- **Action item**: From the records below, print exactly the lines starting at the one containing "- Steam achievements" and ending at the one containing "- Recursively check", ends included, and nothing else.

- **Saved entries**:
=== Section Start ===

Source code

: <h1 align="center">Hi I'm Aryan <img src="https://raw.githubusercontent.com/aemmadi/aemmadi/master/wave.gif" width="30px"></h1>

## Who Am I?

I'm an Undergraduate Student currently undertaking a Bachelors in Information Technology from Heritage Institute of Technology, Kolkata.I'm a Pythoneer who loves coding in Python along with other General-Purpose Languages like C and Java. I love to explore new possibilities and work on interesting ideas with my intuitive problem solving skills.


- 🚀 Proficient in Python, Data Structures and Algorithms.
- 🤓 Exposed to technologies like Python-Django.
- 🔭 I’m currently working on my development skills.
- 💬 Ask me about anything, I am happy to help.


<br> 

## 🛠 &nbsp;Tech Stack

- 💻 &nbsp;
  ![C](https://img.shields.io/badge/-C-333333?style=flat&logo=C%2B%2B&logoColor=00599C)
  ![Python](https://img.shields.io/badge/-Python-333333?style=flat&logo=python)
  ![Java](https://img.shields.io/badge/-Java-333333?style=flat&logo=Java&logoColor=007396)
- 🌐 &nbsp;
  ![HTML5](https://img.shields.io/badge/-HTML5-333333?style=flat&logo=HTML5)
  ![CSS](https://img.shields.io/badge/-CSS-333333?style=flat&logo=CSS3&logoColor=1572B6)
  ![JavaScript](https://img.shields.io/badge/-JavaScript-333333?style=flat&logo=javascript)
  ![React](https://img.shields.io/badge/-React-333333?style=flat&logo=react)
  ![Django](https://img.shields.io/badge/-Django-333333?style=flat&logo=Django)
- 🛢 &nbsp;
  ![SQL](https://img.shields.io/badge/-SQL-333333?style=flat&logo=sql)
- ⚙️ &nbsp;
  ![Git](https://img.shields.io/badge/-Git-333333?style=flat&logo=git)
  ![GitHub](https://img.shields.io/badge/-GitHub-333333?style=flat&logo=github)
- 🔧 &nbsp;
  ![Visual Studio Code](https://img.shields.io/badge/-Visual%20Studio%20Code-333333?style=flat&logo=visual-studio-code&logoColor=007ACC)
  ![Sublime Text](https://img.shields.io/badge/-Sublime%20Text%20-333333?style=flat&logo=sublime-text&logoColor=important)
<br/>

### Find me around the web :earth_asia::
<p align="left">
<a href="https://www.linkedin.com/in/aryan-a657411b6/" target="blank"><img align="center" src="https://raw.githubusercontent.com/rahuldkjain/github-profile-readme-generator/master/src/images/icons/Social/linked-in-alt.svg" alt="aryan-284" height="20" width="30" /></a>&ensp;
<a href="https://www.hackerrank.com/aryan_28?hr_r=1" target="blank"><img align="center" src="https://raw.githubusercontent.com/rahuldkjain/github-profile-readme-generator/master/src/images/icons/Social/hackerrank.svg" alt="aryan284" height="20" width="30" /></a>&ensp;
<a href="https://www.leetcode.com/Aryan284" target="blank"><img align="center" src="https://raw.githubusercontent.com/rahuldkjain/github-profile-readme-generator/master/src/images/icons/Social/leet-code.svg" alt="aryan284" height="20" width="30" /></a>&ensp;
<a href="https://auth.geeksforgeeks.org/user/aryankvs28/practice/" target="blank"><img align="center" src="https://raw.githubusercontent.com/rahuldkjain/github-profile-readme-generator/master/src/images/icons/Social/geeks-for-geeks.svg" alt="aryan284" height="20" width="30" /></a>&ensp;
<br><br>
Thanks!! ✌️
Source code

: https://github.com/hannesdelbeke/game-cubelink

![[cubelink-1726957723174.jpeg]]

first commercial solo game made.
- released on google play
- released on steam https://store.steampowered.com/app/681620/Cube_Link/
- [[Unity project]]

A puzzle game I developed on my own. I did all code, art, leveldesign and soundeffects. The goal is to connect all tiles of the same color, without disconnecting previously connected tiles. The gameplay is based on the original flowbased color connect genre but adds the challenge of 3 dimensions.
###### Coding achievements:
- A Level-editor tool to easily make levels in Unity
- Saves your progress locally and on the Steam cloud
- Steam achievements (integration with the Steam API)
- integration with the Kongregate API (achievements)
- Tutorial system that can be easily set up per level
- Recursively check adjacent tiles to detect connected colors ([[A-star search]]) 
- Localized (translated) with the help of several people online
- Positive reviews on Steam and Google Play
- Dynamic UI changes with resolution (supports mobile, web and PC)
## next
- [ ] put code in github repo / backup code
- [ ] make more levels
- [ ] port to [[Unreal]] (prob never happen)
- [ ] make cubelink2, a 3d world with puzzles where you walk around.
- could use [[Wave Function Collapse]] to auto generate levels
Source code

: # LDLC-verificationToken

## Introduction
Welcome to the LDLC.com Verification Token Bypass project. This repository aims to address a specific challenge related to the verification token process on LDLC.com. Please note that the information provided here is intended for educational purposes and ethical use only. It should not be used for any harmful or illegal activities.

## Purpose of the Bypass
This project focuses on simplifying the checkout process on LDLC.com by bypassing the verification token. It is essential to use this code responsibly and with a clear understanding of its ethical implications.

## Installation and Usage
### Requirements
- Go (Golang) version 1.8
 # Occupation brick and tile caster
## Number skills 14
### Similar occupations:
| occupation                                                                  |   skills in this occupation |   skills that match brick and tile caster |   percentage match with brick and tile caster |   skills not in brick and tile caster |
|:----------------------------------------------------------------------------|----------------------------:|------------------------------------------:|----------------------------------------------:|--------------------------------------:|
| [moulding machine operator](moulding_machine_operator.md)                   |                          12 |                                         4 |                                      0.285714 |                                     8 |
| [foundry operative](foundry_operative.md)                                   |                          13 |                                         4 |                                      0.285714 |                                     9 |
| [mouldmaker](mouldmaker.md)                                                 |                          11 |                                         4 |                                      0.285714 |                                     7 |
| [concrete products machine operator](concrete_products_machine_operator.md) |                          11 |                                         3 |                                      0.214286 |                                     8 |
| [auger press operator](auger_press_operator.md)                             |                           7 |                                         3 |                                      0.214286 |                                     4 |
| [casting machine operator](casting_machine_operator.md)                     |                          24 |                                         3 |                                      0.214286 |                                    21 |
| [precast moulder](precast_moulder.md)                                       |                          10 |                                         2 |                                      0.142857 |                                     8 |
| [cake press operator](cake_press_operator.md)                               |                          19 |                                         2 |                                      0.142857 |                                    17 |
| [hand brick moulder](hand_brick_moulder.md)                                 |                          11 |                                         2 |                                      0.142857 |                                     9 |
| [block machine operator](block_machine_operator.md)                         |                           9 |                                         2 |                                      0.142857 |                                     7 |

=== Section End ===

- **Result of the exercise**:
- Steam achievements (integration with the Steam API)
- integration with the Kongregate API (achievements)
- Tutorial system that can be easily set up per level
- Recursively check adjacent tiles to detect connected colors ([[A-star search]]) 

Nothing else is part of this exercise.